— Your instructions —
No pictures, please. Output the lines from the start of the data through the line that contains "ca micutul vostru", both included, exactly as they stand.

== Segment start ==

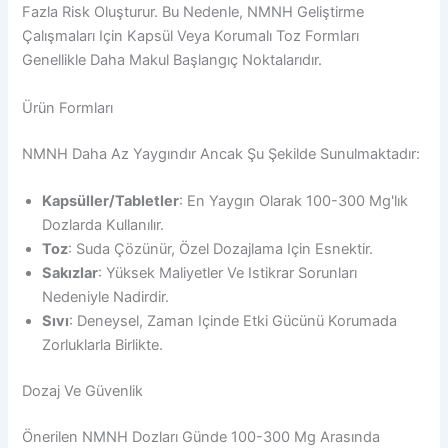
Fazla Risk Oluşturur. Bu Nedenle, NMNH Geliştirme
Çalışmaları Için Kapsül Veya Korumalı Toz Formları
Genellikle Daha Makul Başlangıç Noktalarıdır.
Ürün Formları
NMNH Daha Az Yaygındır Ancak Şu Şekilde Sunulmaktadır:
Kapsüller/Tabletler
: En Yaygın Olarak 100-300 Mg'lık
Dozlarda Kullanılır.
Toz
: Suda Çözünür, Özel Dozajlama Için Esnektir.
Sakızlar
: Yüksek Maliyetler Ve Istikrar Sorunları
Nedeniyle Nadirdir.
Sıvı
: Deneysel, Zaman Içinde Etki Gücünü Korumada
Zorluklarla Birlikte.
Dozaj Ve Güvenlik
Önerilen NMNH Dozları Günde 100-300 Mg Arasında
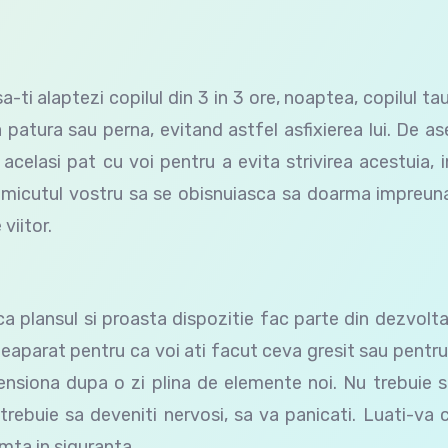
 sa-ti alaptezi copilul din 3 in 3 ore, noaptea, copilul ta
ra patura sau perna, evitand astfel asfixierea lui. De 
 acelasi pat cu voi pentru a evita strivirea acestuia, 
ca micutul vostru sa se obisnuiasca sa doarma impreuna
viitor.
ca plansul si proasta dispozitie fac parte din dezvolt
neaparat pentru ca voi ati facut ceva gresit sau pentr
ensiona dupa o zi plina de elemente noi. Nu trebuie s
 trebuie sa deveniti nervosi, sa va panicati. Luati-va c
simta in siguranta.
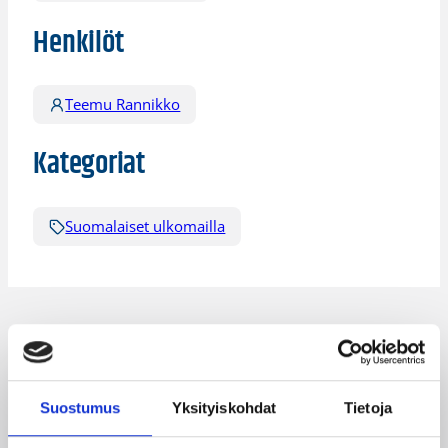
Henkilöt
Teemu Rannikko
Kategoriat
Suomalaiset ulkomailla
Katso myös
Suostumus
Yksityiskohdat
Tietoja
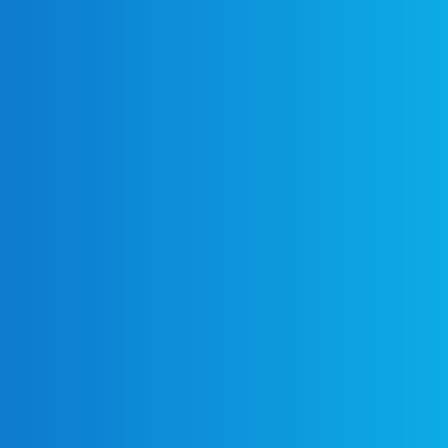
Kinder fürs
Handwerk
begeistern!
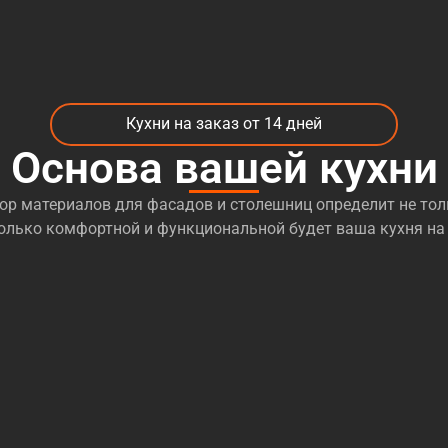
Кухни на заказ от 14 дней
Основа вашей кухни
р материалов для фасадов и столешниц определит не тол
сколько комфортной и функциональной будет ваша кухня на 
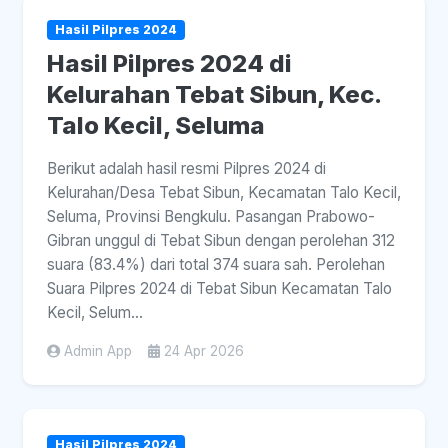
Hasil Pilpres 2024
Hasil Pilpres 2024 di
Kelurahan Tebat Sibun, Kec.
Talo Kecil, Seluma
Berikut adalah hasil resmi Pilpres 2024 di
Kelurahan/Desa Tebat Sibun, Kecamatan Talo Kecil,
Seluma, Provinsi Bengkulu. Pasangan Prabowo-
Gibran unggul di Tebat Sibun dengan perolehan 312
suara (83.4%) dari total 374 suara sah. Perolehan
Suara Pilpres 2024 di Tebat Sibun Kecamatan Talo
Kecil, Selum...
Admin App
24 Apr 2026
Hasil Pilpres 2024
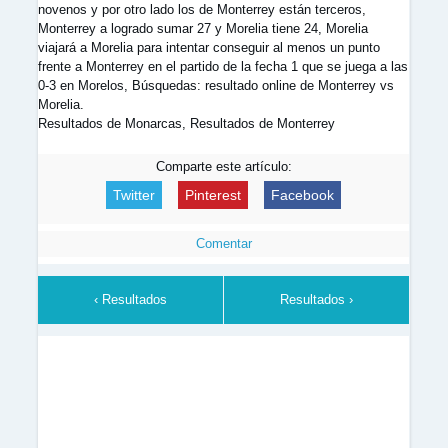
novenos y por otro lado los de Monterrey están terceros,
Monterrey a logrado sumar 27 y Morelia tiene 24, Morelia
viajará a Morelia para intentar conseguir al menos un punto
frente a Monterrey en el partido de la fecha 1 que se juega a las
0-3 en Morelos, Búsquedas: resultado online de Monterrey vs
Morelia.
Resultados de Monarcas, Resultados de Monterrey
Comparte este artículo:
Twitter
Pinterest
Facebook
Comentar
‹ Resultados
Resultados ›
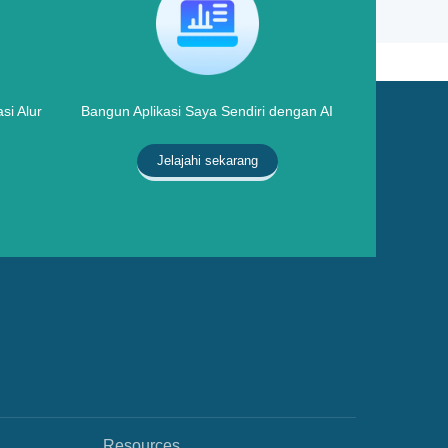
si Alur
Bangun Aplikasi Saya Sendiri dengan AI
Jelajahi sekarang
Resources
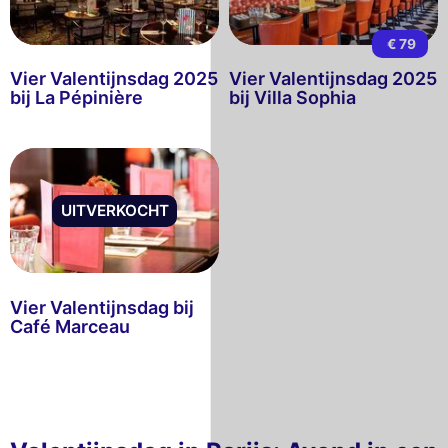
€ 79
Vier Valentijnsdag 2025
Vier Valentijnsdag 2025
bij La Pépinière
bij Villa Sophia
UITVERKOCHT
Vier Valentijnsdag bij
Café Marceau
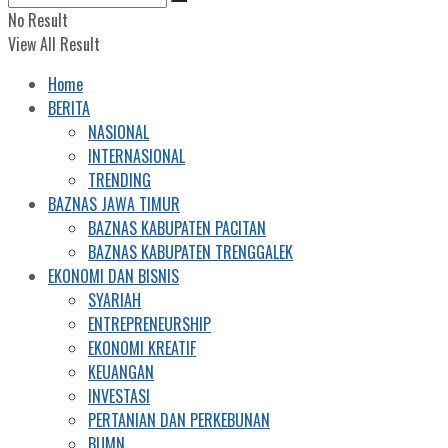
No Result
View All Result
Home
BERITA
NASIONAL
INTERNASIONAL
TRENDING
BAZNAS JAWA TIMUR
BAZNAS KABUPATEN PACITAN
BAZNAS KABUPATEN TRENGGALEK
EKONOMI DAN BISNIS
SYARIAH
ENTREPRENEURSHIP
EKONOMI KREATIF
KEUANGAN
INVESTASI
PERTANIAN DAN PERKEBUNAN
BUMN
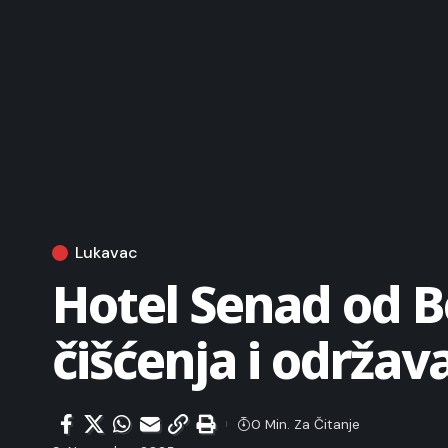
Lukavac
Hotel Senad od B
čišćenja i održav
0 Min. Za Čitanje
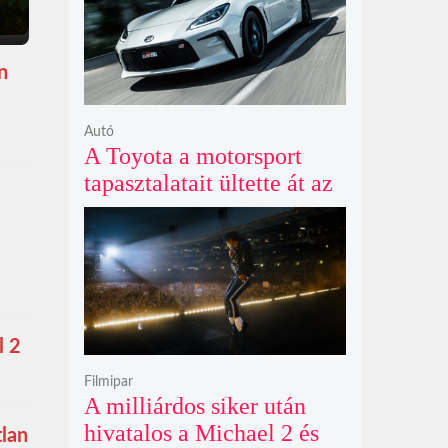
n
Autó
A Toyota a motorsport
tapasztalatait ültette át az
új GR86 vezethetőségébe
és biztonságába
l 2
Filmipar
A milliárdos siker után
hivatalos a Michael 2 és
tlan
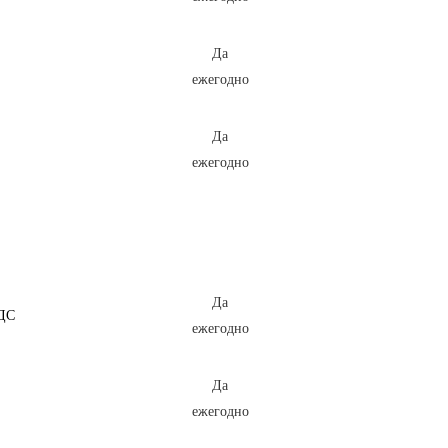
Да
ежегодно
Да
ежегодно
Да
ДС
ежегодно
Да
ежегодно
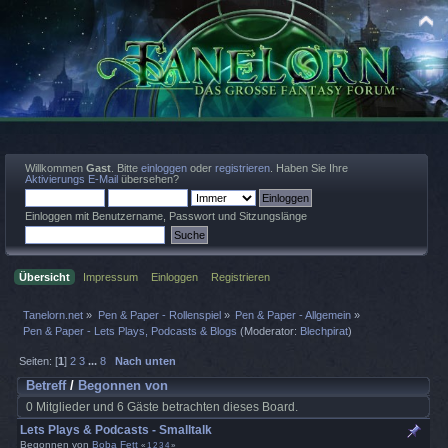
Willkommen
Gast
. Bitte
einloggen
oder
registrieren
. Haben Sie Ihre
Aktivierungs E-Mail
übersehen?
Einloggen mit Benutzername, Passwort und Sitzungslänge
Übersicht
Impressum
Einloggen
Registrieren
Tanelorn.net
»
Pen & Paper - Rollenspiel
»
Pen & Paper - Allgemein
»
Pen & Paper - Lets Plays, Podcasts & Blogs
(Moderator:
Blechpirat
)
Seiten: [
1
]
2
3
...
8
Nach unten
Betreff
/
Begonnen von
0 Mitglieder und 6 Gäste betrachten dieses Board.
Lets Plays & Podcasts - Smalltalk
Begonnen von
Boba Fett
«
1
2
3
4
»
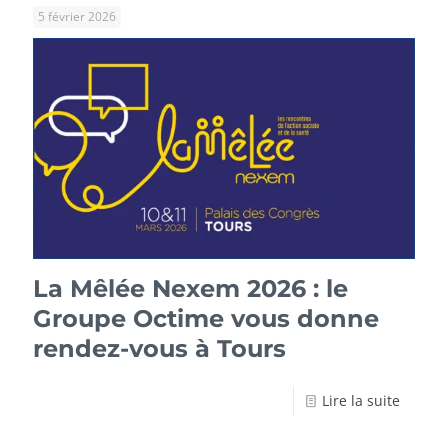
5 février 2026
La Mêlée Nexem 2026 : le
Groupe Octime vous donne
rendez-vous à Tours
Lire la suite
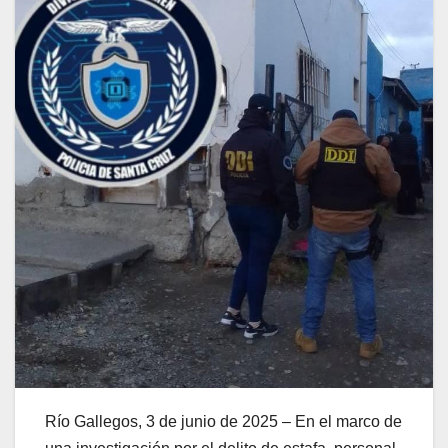
Río Gallegos, 3 de junio de 2025 – En el marco de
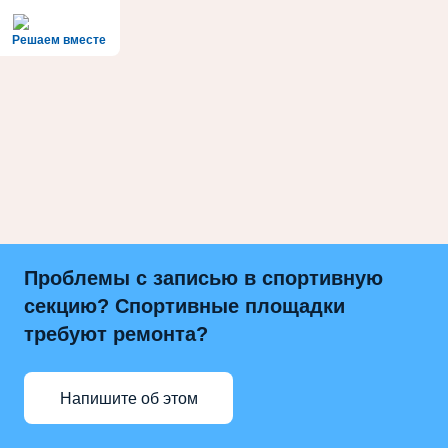
Решаем вместе
Проблемы с записью в спортивную
секцию? Спортивные площадки
требуют ремонта?
Напишите об этом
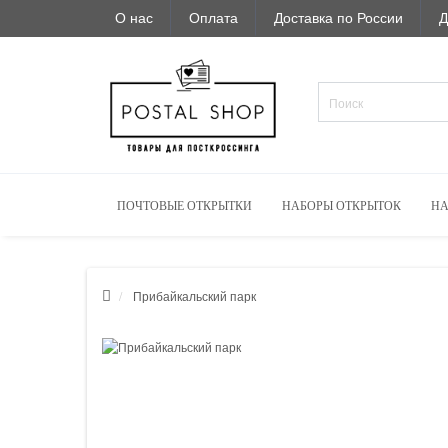
О нас
Оплата
Доставка по России
Д
ПОЧТОВЫЕ ОТКРЫТКИ
НАБОРЫ ОТКРЫТОК
НА
Прибайкальский парк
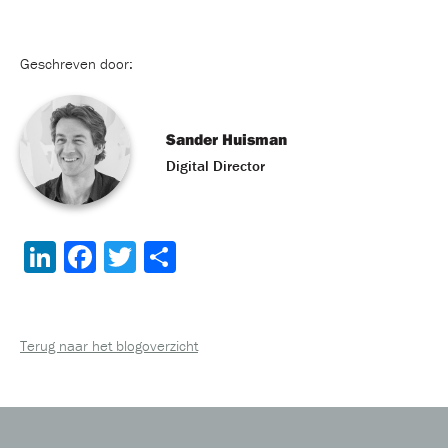
Geschreven door:
Sander Huisman
Digital Director
LinkedIn
Facebook
Twitter
Delen
Terug naar het blogoverzicht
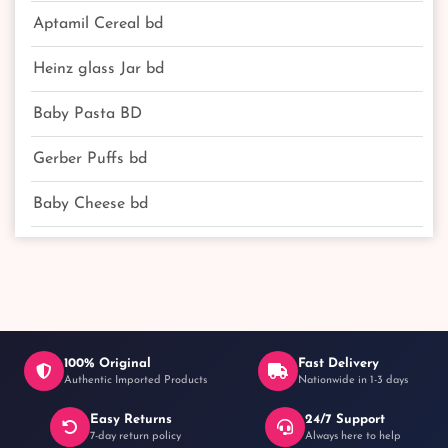
Aptamil Cereal bd
Heinz glass Jar bd
Baby Pasta BD
Gerber Puffs bd
Baby Cheese bd
100% Original
Fast Delivery
Authentic Imported Products
Nationwide in 1-3 days
Easy Returns
24/7 Support
7-day return policy
Always here to help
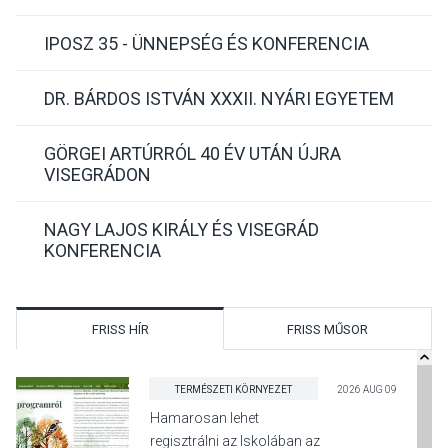
IPOSZ 35 - ÜNNEPSÉG ÉS KONFERENCIA
DR. BÁRDOS ISTVÁN XXXII. NYÁRI EGYETEM
GÖRGEI ARTÚRRÓL 40 ÉV UTÁN ÚJRA
VISEGRÁDON
NAGY LAJOS KIRÁLY ÉS VISEGRÁD
KONFERENCIA
FRISS HÍR
FRISS MŰSOR
TERMÉSZETI KÖRNYEZET
2026 AUG 09
Hamarosan lehet
regisztrálni az Iskolában az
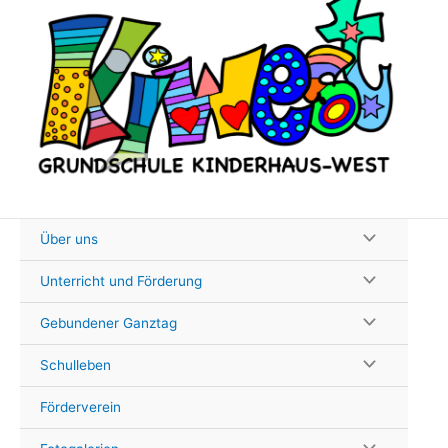
Zum
Inhalt
springen
Über uns
Unterricht und Förderung
Gebundener Ganztag
Schulleben
Förderverein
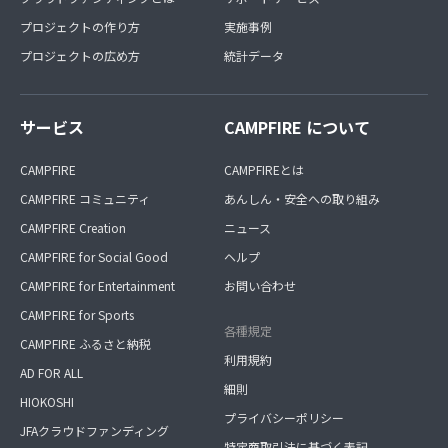
プロジェクトの作り方
実施事例
プロジェクトの広め方
統計データ
サービス
CAMPFIRE について
CAMPFIRE
CAMPFIREとは
CAMPFIRE コミュニティ
あんしん・安全への取り組み
CAMPFIRE Creation
ニュース
CAMPFIRE for Social Good
ヘルプ
CAMPFIRE for Entertainment
お問い合わせ
CAMPFIRE for Sports
各種規定
CAMPFIRE ふるさと納税
利用規約
AD FOR ALL
細則
HIOKOSHI
プライバシーポリシー
JFAクラウドファンディング
特定商取引法に基づく表記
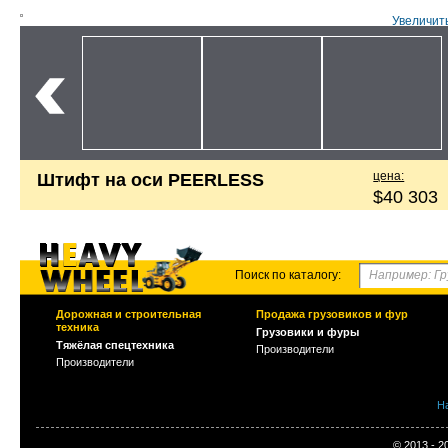
Увеличит
цена:
Штифт на оси PEERLESS
$40 303
Поиск по каталогу:
Дорожная и строительная
Продажа грузовиков и фур
техника
Грузовики и фуры
Тяжёлая спецтехника
Производители
Производители
Н
© 2013 - 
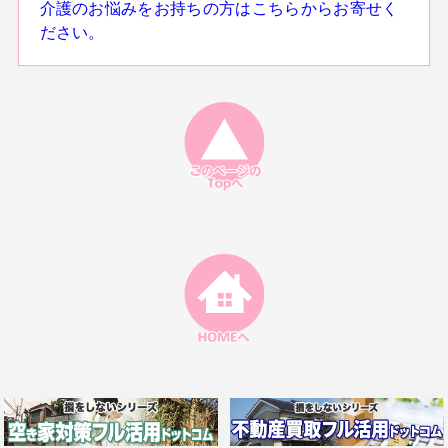
介護のお悩みをお持ちの方はこちらからお寄せく
ださい。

== Segment end ==

— Your solution —
Fazla Risk Oluşturur. Bu Nedenle, NMNH Geliştirme
Çalışmaları Için Kapsül Veya Korumalı Toz Formları
Genellikle Daha Makul Başlangıç Noktalarıdır.
Ürün Formları
NMNH Daha Az Yaygındır Ancak Şu Şekilde Sunulmaktadır:
Kapsüller/Tabletler
: En Yaygın Olarak 100-300 Mg'lık
Dozlarda Kullanılır.
Toz
: Suda Çözünür, Özel Dozajlama Için Esnektir.
Sakızlar
: Yüksek Maliyetler Ve Istikrar Sorunları
Nedeniyle Nadirdir.
Sıvı
: Deneysel, Zaman Içinde Etki Gücünü Korumada
Zorluklarla Birlikte.
Dozaj Ve Güvenlik
Önerilen NMNH Dozları Günde 100-300 Mg Arasında
 sa-ti alaptezi copilul din 3 in 3 ore, noaptea, copilul ta
ra patura sau perna, evitand astfel asfixierea lui. De 
 acelasi pat cu voi pentru a evita strivirea acestuia, 
ca micutul vostru sa se obisnuiasca sa doarma impreuna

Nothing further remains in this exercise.